Par ailleurs, Le Nouvelliste a appris que quelques maires ont été apostrophés par des citoyens en faveur du projet: de jeunes sportifs, mais aussi des mamans intéressées par l'aquaforme et des retraités actifs, tandis que d'autres auraient été rappelés à l'ordre par leurs propres conseillers qu'ils auraient négligé de consulter avant de prendre position contre le projet à la MRC.

Devant cette situation, le directeur général du CLD de Mékinac, Patrick Baril, est venu présenter de nouveau le dossier aux maires lors du caucus qui précède l'assemblée publique.

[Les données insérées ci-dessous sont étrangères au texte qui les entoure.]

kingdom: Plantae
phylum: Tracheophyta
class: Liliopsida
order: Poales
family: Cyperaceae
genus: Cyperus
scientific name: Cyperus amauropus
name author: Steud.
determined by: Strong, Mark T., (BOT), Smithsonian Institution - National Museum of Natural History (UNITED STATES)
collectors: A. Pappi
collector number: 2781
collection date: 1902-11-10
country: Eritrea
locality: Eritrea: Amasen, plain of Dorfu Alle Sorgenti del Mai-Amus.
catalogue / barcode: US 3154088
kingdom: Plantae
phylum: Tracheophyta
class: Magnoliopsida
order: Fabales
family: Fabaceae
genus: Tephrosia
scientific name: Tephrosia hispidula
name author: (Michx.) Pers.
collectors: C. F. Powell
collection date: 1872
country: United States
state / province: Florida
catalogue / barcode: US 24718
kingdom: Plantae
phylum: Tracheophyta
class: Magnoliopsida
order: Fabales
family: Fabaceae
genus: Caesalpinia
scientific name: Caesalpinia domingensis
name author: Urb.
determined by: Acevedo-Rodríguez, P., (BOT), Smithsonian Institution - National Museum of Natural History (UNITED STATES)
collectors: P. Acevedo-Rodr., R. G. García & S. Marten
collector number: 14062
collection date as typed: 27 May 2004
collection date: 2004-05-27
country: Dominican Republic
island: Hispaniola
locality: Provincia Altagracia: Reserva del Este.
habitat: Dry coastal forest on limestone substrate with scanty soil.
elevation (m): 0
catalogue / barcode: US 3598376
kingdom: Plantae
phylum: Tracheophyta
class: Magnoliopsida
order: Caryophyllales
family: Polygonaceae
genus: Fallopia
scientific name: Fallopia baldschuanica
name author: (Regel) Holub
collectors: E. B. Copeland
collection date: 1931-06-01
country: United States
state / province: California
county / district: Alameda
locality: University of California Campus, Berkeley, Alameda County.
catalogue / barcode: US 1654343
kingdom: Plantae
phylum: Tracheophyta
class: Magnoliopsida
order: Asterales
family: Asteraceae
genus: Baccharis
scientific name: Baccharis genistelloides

C'est à la suite de cet exposé qu'une résolution fut adoptée, faisant état de l'intention des maires de reprendre le dossier et de le mener à une seconde étape soit une consultation populaire qui sera menée par la MRC elle-même afin d'assurer uniformité et confidentialité au processus.

«Je viens de parler au directeur du CLD et une communication sera acheminée à chaque maire pour leur dire que c'est la MRC qui va prendre la responsabilité du sondage, a confirmé hier matin, le préfet Vallée. Le questionnaire sera approuvé à notre réunion du mois de mars et la consultation suivra en avril. On veut que ce soit uniforme et que la question soit posée de la même façon à tout le monde. Il y a une manière scientifique de procéder», a insisté M. Vallée. Une attention particulière sera apportée à la répercussion du projet sur les taxes municipales, car de véritables légendes urbaines semblent circuler à ce sujet, alors que l'impact serait plutôt modeste.

Le préfet s'est dit conscient de la tiédeur de la Commission scolaire de l'Énergie dans ce dossier. Il est aussi au fait que le programme d'infrastructures pour ce genre de dossiers est actuellement gelé au ministère de l'Éducation, du Loisir et du Sport. Mais comme l'objectif de réalisation est 2015, le préfet aimerait que le dossier de Mékinac prenne sa place à la suite des projets déjà soumis. «Je me dis que si on monte un bon plan financier, les autres partenaires auront du mal à dire non. Ils risquent d'avoir des pressions de la population eux aussi. Si le sondage est positif, on va accentuer nos pressions sur les autres partenaires.»

Les sources de financement du projet sont en effet nombreuses. La MRC peut puiser dans ses surplus, dans le fonds du Pacte rural, celui du pont de la Mattawin, dans des fonds compensatoires d'Hydro-Québec, faire une demande de participation aux Caisses Desjardins, à la Conférence régionale des élus de la Mauricie, etc.

L'auteure de la page Facebook était sur place mercredi soir dernier et était ravie de la tournure des événements. Mme Côté a confié que la page restera active mais que pour sa part, elle consacrera désormais ses énergies à un prochain accouchement... en attendant le résultat de la consultation populaire. «La balle est maintenant dans le camp de la population», a-t-elle conclu.